• [Exercise requirements]
(A) Return the passage of the blog post on test reliability from "This blog was" up to and including "bad news indeed.", copied word for word.
(B) Summarize the blog post on test reliability in two sentences.
(C) Write a continuation of the blog post on test reliability, picking up after its final sentence.

No test is better than a bad test

1 June 2020
By Dennis Sherwood

This blog was kindly contributed by Dennis Sherwood. Dennis has previously written on this years’ school exams and Ofqual, among other topics.

I write this having just read an article in The Guardian about the condemnation by doctors for the ‘shroud of secrecy’ thrown by ministers and Public Health England over the number of coronavirus tests giving wrong results. Do you remember Matt Hancock’s declaration that ‘no test is better than a bad test’? The article suggests that some 25 per cent to 29 per cent of Covid-19 tests are wrongly declaring people to be virus-free, with the result that they are at liberty, inadvertently, to infect others. Which is bad news indeed.

To determine the reliability of a diagnostic test, medics measure the number of ‘false negatives’ (tests that indicate that the condition is absent when it is in fact present) and ‘false positives’ (the test says ‘yes’ when the condition is not there), often representing the overall picture as a ‘contingency chart’, such as that shown here:

The area of each ‘bubble’ is proportional to the likelihood of each of the four possible test outcomes. A perfect test would be associated with a chart which does not show any blue or yellow bubbles at all, the only feature being two large green bubbles. An unreliable test would be associated with a chart showing large blue and yellow bubbles and small green ones. The test shown here, with small blue and yellow bubbles, indicates that 10 tests in every 1,000 give a false result. This test is good, for it has a high likelihood (99 per cent) of determining the truth. The test results are therefore trustworthy.

A school exam is a test, and the outcomes, the grades. But is an exam a ‘good’ or a ‘bad’ test? It all depends on the numbers of ‘false negatives’ and ‘false positives’. But what do these mean in the context of exams?

• [Extracted material]

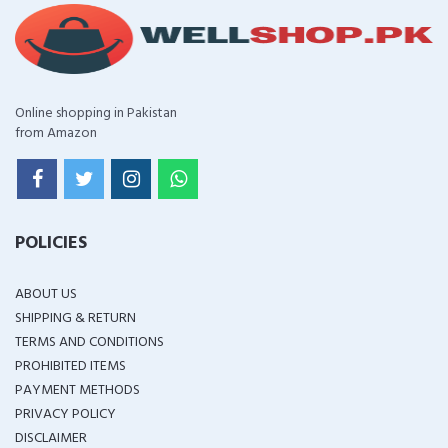
Online shopping in Pakistan
from Amazon
POLICIES
ABOUT US
SHIPPING & RETURN
TERMS AND CONDITIONS
PROHIBITED ITEMS
PAYMENT METHODS
PRIVACY POLICY
DISCLAIMER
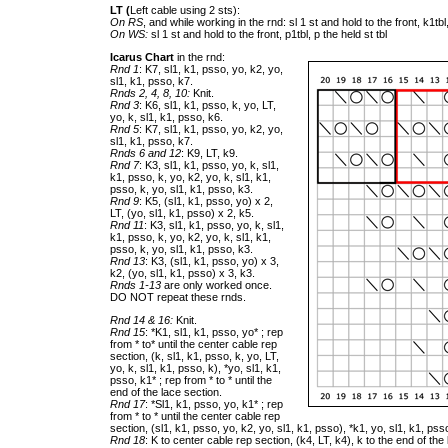
LT (
Left cable using 2 sts):
On RS
, and while working in the rnd: sl 1 st and hold to the front, k1tbl,
On WS:
sl 1 st and hold to the front, p1tbl, p the held st tbl
Icarus Chart
in the rnd:
Rnd 1
: K7, sl1, k1, psso, yo, k2, yo,
sl1, k1, psso, k7.
Rnds 2, 4, 8, 10:
Knit.
Rnd 3
: K6, sl1, k1, psso, k, yo, LT,
yo, k, sl1, k1, psso, k6.
Rnd 5
: K7, sl1, k1, psso, yo, k2, yo,
sl1, k1, psso, k7.
Rnds 6 and 12
: K9, LT, k9.
Rnd 7
: K3, sl1, k1, psso, yo, k, sl1,
k1, psso, k, yo, k2, yo, k, sl1, k1,
psso, k, yo, sl1, k1, psso, k3.
Rnd 9
: K5, (sl1, k1, psso, yo) x 2,
LT, (yo, sl1, k1, psso) x 2, k5.
Rnd 11
: K3, sl1, k1, psso, yo, k, sl1,
k1, psso, k, yo, k2, yo, k, sl1, k1,
psso, k, yo, sl1, k1, psso, k3.
Rnd 13
: K3, (sl1, k1, psso, yo) x 3,
k2, (yo, sl1, k1, psso) x 3, k3.
Rnds 1-13
are only worked once.
DO NOT repeat these rnds.
Rnd 14 & 16:
Knit.
Rnd 15
: *K1, sl1, k1, psso, yo* ; rep
from * to* until the center cable rep
section, (k, sl1, k1, psso, k, yo, LT,
yo, k, sl1, k1, psso, k), *yo, sl1, k1,
psso, k1* ; rep from * to * until the
end of the lace section.
Rnd 17
: *Sl1, k1, psso, yo, k1* ; rep
from * to * until the center cable rep
section, (sl1, k1, psso, yo, k2, yo, sl1, k1, psso), *k1, yo, sl1, k1, psso
Rnd 18
: K to center cable rep section, (k4, LT, k4), k to the end of the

• [Answers by item number]
(A)
This blog was kindly contributed by Dennis Sherwood. Dennis has previously written on this years’ school exams and Ofqual, among other topics.

I write this having just read an article in The Guardian about the condemnation by doctors for the ‘shroud of secrecy’ thrown by ministers and Public Health England over the number of coronavirus tests giving wrong results. Do you remember Matt Hancock’s declaration that ‘no test is better than a bad test’? The article suggests that some 25 per cent to 29 per cent of Covid-19 tests are wrongly declaring people to be virus-free, with the result that they are at liberty, inadvertently, to infect others. Which is bad news indeed.

(B) Citing a Guardian article, the blog post reports that some 25 to 29 percent of Covid-19 tests wrongly declare people virus-free, and it explains that medics judge a diagnostic test's reliability by counting false negatives and false positives, often displayed in a contingency chart. It then treats a school exam as a test whose grades are its outcomes, noting that whether an exam is good or bad depends on its numbers of false negatives and false positives.

(C)
To answer that question, consider the Summer 2019 GCSE English exam, taken by 707,059 candidates in England, of which about 123,000 were awarded grade 4 and about 174,000, grade 3. All grade boundaries are important, but this one is particularly so, for it is the implied pass/fail: those awarded grade 3 are denied many opportunities, and have to re-sit. We all tend to assume that all those awarded grade 3 merit grade 3, and likewise grade 4. But is this assumption necessarily true? Might it be possible that some of the 174,000 candidates awarded grade 3 should have been awarded grade 4, and so were actually awarded a grade lower than they merited? And if this might be possible, how many candidates might have been ‘disadvantaged’ accordingly?

These questions can be answered, for in November 2018 Ofqual published a landmark document quantifying the reliability of school exam grades. The research was of the highest quality and – very briefly – studied entire cohorts for 14 subjects, with all scripts marked twice: one mark being given by an ‘ordinary’ examiner (as normally happens for all exams), and the other by a senior examiner (as might happen, for example, on appeal). The two marks were then mapped onto the same grade scale, resulting in the ‘ordinary’ examiner’s grade, and the senior examiner’s grade, which was designated ‘definitive’. These two grades were then compared. You might have expected the comparison to be a 100 per cent match. Not so. For English Language, for example, only 61 per cent of the ‘ordinary’ examiner’s grades were the same as the senior examiner’s ‘definitive’ grade, and the remaining 39 per cent were different – about one half of these being higher grades, and the other half, lower.

To explore this matter further, I have developed some computer simulations that replicate actual grade distributions as well as Ofqual’s findings concerning grade reliabilities. One of the outputs is a diagram such as this representation of the 4/3 grade boundary for 2019 GCSE English candidates in England:

According to my simulation (details of which are available on request), of the approximately 174,000 candidates awarded grade 3 in the exam, some 126,000 (rather more than 70 per cent) would be awarded the same grade by both an ‘ordinary’ and a senior examiner. But about 26,000 candidates (nearly 15 per cent) awarded grade 3 as the result of an ‘ordinary’ examiner’s mark would have received grade 4 had their scripts been marked by a senior examiner. These candidates were therefore awarded a lower grade than the senior examiner’s ‘definitive’ grade, and so might be regarded as ‘disadvantaged’. That leaves about another 22,000 candidates originally awarded grade 3: these candidates would have been awarded grade 2 (about 20,000) or grade 5 (about 2,000) by a senior examiner, and are not shown on the chart (but can be shown on a larger chart with more grades).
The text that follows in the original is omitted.